Saved data entries
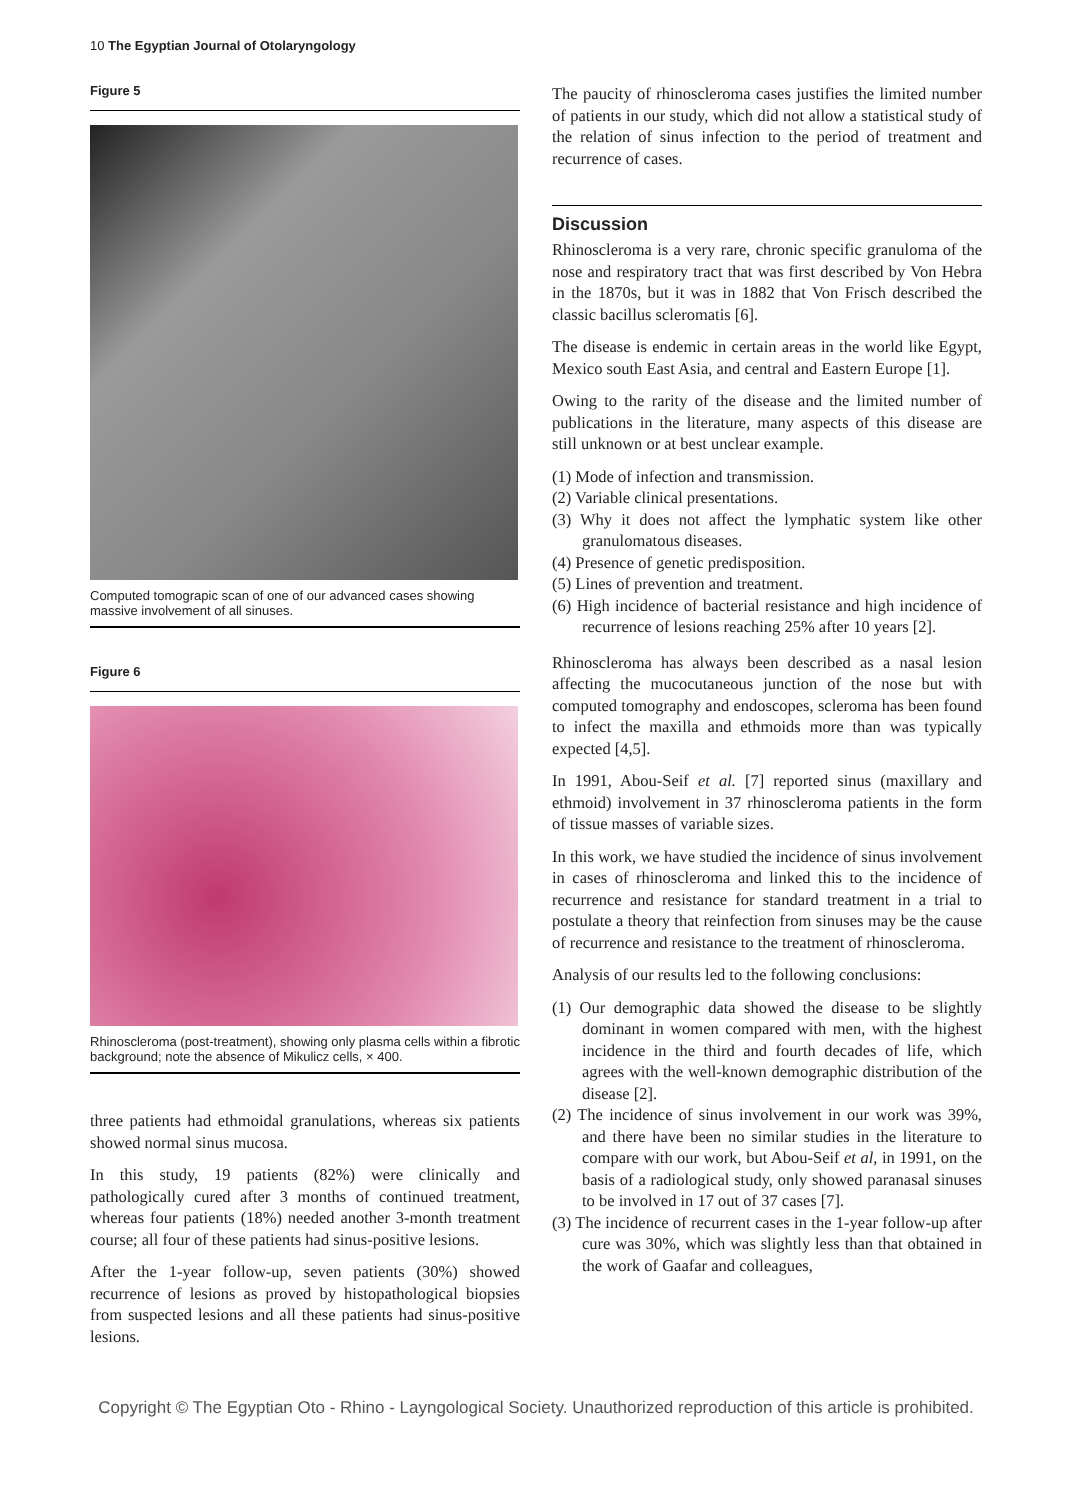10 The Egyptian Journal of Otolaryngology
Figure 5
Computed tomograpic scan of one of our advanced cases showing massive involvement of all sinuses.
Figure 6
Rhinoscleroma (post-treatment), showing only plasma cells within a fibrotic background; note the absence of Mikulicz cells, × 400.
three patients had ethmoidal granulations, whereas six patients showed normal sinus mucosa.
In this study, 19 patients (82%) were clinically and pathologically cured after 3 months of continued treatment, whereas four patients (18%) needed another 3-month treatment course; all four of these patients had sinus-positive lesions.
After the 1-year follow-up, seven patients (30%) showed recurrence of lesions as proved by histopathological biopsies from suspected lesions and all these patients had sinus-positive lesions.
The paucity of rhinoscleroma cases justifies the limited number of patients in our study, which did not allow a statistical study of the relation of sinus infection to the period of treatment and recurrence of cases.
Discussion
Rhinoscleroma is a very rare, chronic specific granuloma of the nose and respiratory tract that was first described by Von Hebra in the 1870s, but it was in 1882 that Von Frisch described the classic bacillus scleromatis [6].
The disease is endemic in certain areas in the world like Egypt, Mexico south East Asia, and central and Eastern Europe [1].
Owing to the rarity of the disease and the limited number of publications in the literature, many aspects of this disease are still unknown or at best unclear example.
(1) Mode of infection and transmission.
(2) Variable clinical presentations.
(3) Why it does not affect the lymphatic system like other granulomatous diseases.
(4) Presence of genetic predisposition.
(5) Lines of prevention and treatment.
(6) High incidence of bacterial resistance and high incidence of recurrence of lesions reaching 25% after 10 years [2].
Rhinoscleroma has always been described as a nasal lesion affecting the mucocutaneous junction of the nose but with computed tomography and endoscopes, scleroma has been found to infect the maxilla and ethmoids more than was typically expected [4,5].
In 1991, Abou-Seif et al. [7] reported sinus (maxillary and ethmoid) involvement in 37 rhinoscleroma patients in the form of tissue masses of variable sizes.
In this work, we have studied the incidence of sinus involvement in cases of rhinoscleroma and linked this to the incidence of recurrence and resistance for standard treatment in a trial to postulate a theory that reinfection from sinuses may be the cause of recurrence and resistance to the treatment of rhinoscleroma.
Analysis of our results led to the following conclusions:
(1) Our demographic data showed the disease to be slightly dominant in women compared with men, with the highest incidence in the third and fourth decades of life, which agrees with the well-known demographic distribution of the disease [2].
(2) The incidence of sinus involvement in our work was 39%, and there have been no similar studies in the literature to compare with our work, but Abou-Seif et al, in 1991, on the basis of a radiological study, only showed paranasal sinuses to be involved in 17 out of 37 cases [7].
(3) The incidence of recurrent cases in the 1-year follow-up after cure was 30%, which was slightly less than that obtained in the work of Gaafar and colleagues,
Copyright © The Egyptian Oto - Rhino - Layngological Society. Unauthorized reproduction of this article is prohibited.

## WHAT NEEDS TO BE DONE
Taking the line with "In this work, we" as the first and the line with "(1) Our demographic" as the last, retype that stretch of the data above exactly, with no other lines.

## YOUR SOLUTION
In this work, we have studied the incidence of sinus involvement in cases of rhinoscleroma and linked this to the incidence of recurrence and resistance for standard treatment in a trial to postulate a theory that reinfection from sinuses may be the cause of recurrence and resistance to the treatment of rhinoscleroma.
Analysis of our results led to the following conclusions:
(1) Our demographic data showed the disease to be slightly dominant in women compared with men, with the highest incidence in the third and fourth decades of life, which agrees with the well-known demographic distribution of the disease [2].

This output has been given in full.